Open dagendresen opened 1 year ago
This kind of reminds me a bit of the Nordic plant uses dataset (https://ipt.gbif.no/resource?r=nhm-plant-uses). That uses the Literature reference extension like this:
For the taxonomy, I don't remember the details exactly but it looks like we used https://dwc.tdwg.org/terms/#dwc:acceptedNameUsage for the current accepted name, and scientificName for the name in the literature. The mapping looks like this:
We are going to publish a literature-based checklist+occurrence dataset. In DwC terms it will be Taxon core + Occurrence extension+References extension
Doesn't it perhaps make more sense to publish this as 2 datasets? 1 checklist, and 1 occurrence?
Hi Dag, hi Rukaya,
Thanks for your help!
The taxonomy mapping now is clear - ScientificName for cited names, AcceptedNameUsage for current names.
The scheme I was thinking about looks like that on the picture. It is a bit different from datasets published by Plazi - they are mostly records associated with one publication. Considering references I see no point in splitting references page by page, as it is done in the example with Nordic Plant, we don't have resources for this work. I just want to give a reference for each occurrence.
If I publish 2 separate datasets - Checklist and Ocurrence as Rukaya suggested - can I somehow keep the connection between them by taxonID? This should be explained in metadata then?
can I somehow keep the connection between them by taxonID?
Could you make globally unique taxonIDs? Such as generating a urn:uuid:UUID and reusing the same taxonID in both datasets.
Same for occurrenceID, try to generate a globally unique identifier -- and avoid composite identifiers (where you use the taxonID as part of the occurrenceID string) ;-)

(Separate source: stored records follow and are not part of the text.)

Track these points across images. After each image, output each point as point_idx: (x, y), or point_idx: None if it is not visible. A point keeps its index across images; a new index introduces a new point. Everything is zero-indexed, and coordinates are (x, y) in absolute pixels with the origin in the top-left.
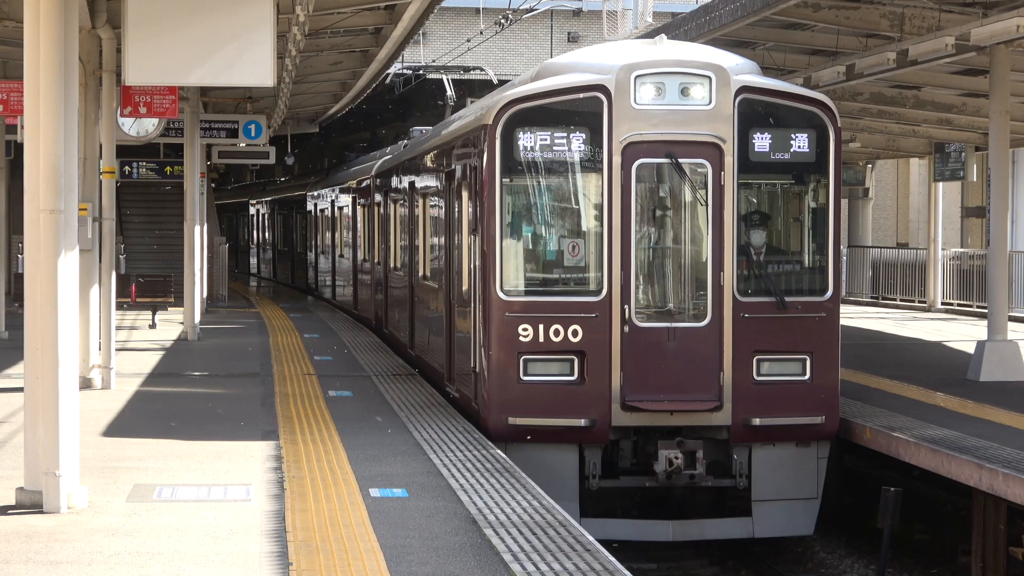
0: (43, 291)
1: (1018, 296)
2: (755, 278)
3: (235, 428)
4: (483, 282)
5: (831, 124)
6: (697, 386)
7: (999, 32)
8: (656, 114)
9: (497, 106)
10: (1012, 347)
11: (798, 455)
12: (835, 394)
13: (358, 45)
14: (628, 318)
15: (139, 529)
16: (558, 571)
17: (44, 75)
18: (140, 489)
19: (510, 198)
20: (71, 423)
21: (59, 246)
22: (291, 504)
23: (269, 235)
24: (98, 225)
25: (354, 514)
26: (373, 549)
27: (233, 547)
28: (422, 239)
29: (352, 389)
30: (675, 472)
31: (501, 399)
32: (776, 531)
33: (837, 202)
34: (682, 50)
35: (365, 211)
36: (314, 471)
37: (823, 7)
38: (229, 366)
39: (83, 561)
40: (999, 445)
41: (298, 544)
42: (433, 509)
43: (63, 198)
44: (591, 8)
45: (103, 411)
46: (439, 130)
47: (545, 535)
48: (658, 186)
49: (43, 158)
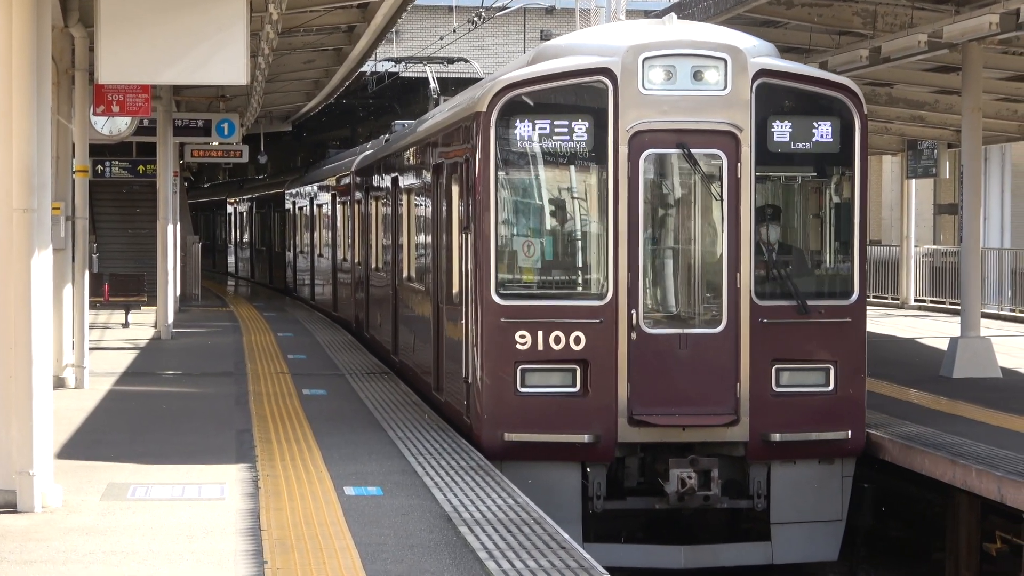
0: (16, 290)
1: (990, 293)
2: (774, 280)
3: (209, 427)
4: (476, 285)
5: (857, 111)
6: (711, 398)
7: (971, 29)
8: (666, 100)
9: (492, 92)
10: (985, 343)
11: (821, 473)
12: (861, 407)
13: (331, 43)
14: (635, 324)
15: (114, 528)
16: (533, 569)
17: (16, 73)
18: (114, 488)
19: (506, 193)
20: (45, 422)
21: (32, 245)
22: (266, 502)
23: (247, 234)
24: (71, 224)
25: (329, 512)
26: (348, 547)
27: (208, 546)
28: (406, 238)
29: (326, 388)
30: (688, 493)
31: (496, 413)
32: (798, 557)
33: (863, 197)
34: (694, 30)
35: (345, 209)
36: (288, 469)
37: (796, 4)
38: (203, 365)
39: (58, 560)
40: (973, 441)
41: (273, 542)
42: (408, 507)
43: (36, 197)
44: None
45: (77, 410)
46: (425, 121)
47: (520, 532)
48: (668, 179)
49: (16, 157)
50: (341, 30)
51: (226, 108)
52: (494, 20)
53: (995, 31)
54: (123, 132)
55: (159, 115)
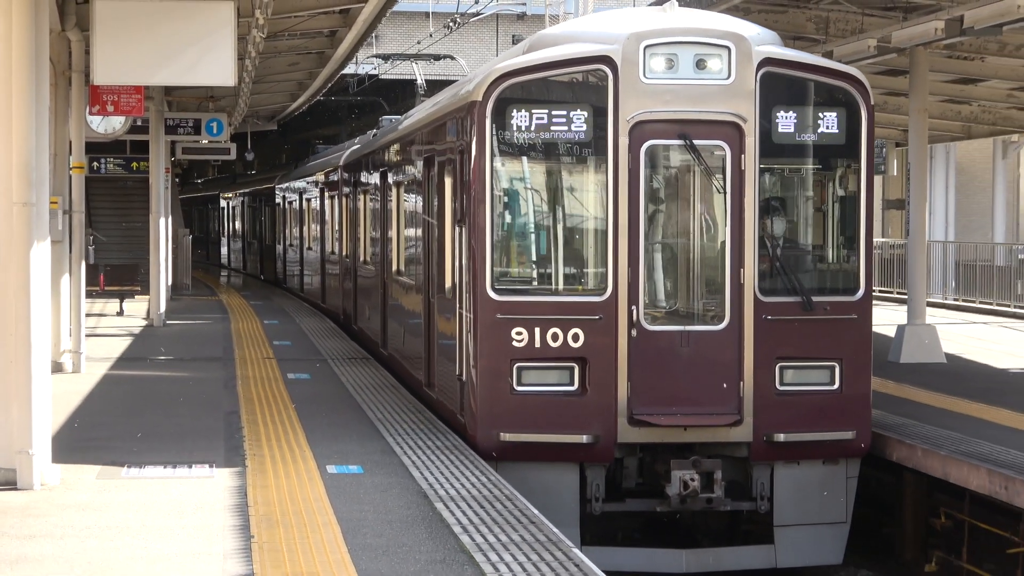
0: (16, 280)
1: (935, 283)
2: (778, 275)
3: (199, 409)
4: (471, 280)
5: (863, 102)
6: (714, 397)
7: (918, 35)
8: (668, 90)
9: (488, 80)
10: (930, 331)
11: (825, 474)
12: (867, 406)
13: (314, 47)
14: (636, 321)
15: (108, 505)
16: (505, 542)
17: (16, 75)
18: (109, 467)
19: (502, 185)
20: (43, 404)
21: (31, 237)
22: (252, 480)
23: (239, 227)
24: (68, 217)
25: (312, 489)
26: (331, 522)
27: (198, 521)
28: (396, 231)
29: (310, 372)
30: (691, 495)
31: (492, 412)
32: (802, 560)
33: (869, 190)
34: (697, 17)
35: (333, 203)
36: (274, 449)
37: (753, 11)
38: (193, 350)
39: (55, 535)
40: (918, 423)
41: (260, 518)
42: (387, 484)
43: (35, 191)
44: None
45: (74, 393)
46: (413, 115)
47: (492, 508)
48: (670, 171)
49: (16, 154)
50: (324, 34)
51: (215, 108)
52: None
53: (940, 36)
54: (117, 131)
55: (151, 114)
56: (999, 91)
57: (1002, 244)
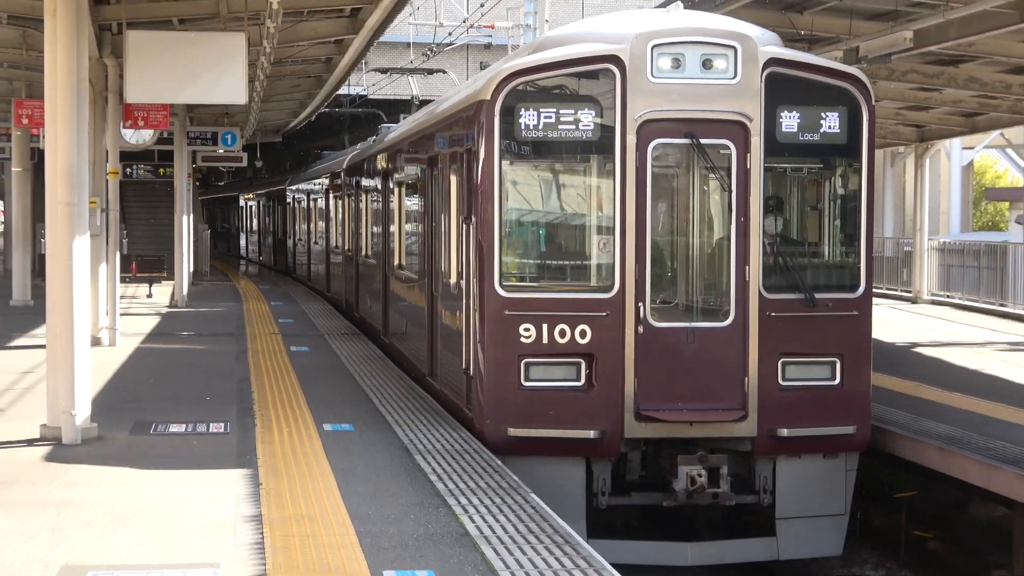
0: (61, 268)
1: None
2: (782, 272)
3: (216, 377)
4: (479, 276)
5: (865, 102)
6: (719, 393)
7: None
8: (675, 89)
9: (496, 79)
10: None
11: (825, 468)
12: (867, 401)
13: (313, 72)
14: (643, 317)
15: (139, 457)
16: (473, 488)
17: (61, 95)
18: (140, 425)
19: (510, 182)
20: (84, 372)
21: (74, 232)
22: (261, 436)
23: (255, 223)
24: (105, 215)
25: (311, 444)
26: (326, 472)
27: (215, 471)
28: (398, 226)
29: (309, 346)
30: (697, 491)
31: (499, 407)
32: (803, 552)
33: (870, 189)
34: (702, 18)
35: (337, 201)
36: (278, 410)
37: None
38: (211, 327)
39: (94, 483)
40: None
41: (267, 468)
42: (374, 440)
43: (77, 193)
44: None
45: (110, 363)
46: (415, 118)
47: (463, 460)
48: (677, 170)
49: (60, 161)
50: (321, 61)
51: (229, 122)
52: (443, 54)
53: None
54: (147, 142)
55: (176, 128)
56: (888, 110)
57: (890, 238)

Yes, I would use UUIDs (see https://www.uuidgenerator.net/ to bulk generate them) and then explain in the metadata of both datasets that they are related datasets and they complement each other.
Could you make globally unique taxonIDs? Such as generating a urn:uuid:UUID and reusing the same taxonID in both datasets.
Yes, sure. I was going to generate them via UUID.
Thank you for explainations!
Dear @dagendresen and @rukayaj I have several questions about the dataset from the above photo from Iryna. I'm trying to find a balance between a machine-readable and a human-readable dataset. Concerning Occurrence Extention:
Regarding TaxonID. Could this be the GBIF ID? In my dataset, the species will be repeated, can I put in this column, for example, https://www.gbif.org/species/212 for each species its own id? Regarding book ID. Could it be surname and year of publication, for example, Lavitska-1949, or a DOI for new publications? Books, of course, will also be repeated in the dataset. Thank you for your feedback!
Hi @JuliianaLeshchenko, for the taxonID you could indeed use any of the taxon identifiers that you can see at the bottom of the page on e.g. https://www.gbif.org/species/4352338. You could also use https://www.uuidgenerator.net/ to generate v4 uuids. It doesn't matter really as long as it's unique. You can see in the standards documentation https://dwc.tdwg.org/terms/#dwc:taxonID it just says it has to be something which at minimum is unique within the dataset.
For 'identifier' in the literature, it says this should be the ISBN or DOI or whatever. You can read more about the literature extension here https://rs.gbif.org/extension/gbif/1.0/references.xml. In other words in the last table in Iryna's image, 'id' and 'identifier' can be the same column. You would need a link back to the core table (so either taxonID or occurrenceID).
We suggest you publish two datasets, one for the occurrences and one for the taxon checklist.
If you want some one on one help then I or @MichalTorma can do a zoom call with you, or you can paste the data here and I will show you how I would format it.
Reusing the Catalog of Life LSID or the GBIF taxonKey as the taxonID in your dataset is much much better than creating a new UUID.
Advanced question from Iryna. Maybe look at how Plazi publishes? Maybe looks at the new Checklistbank?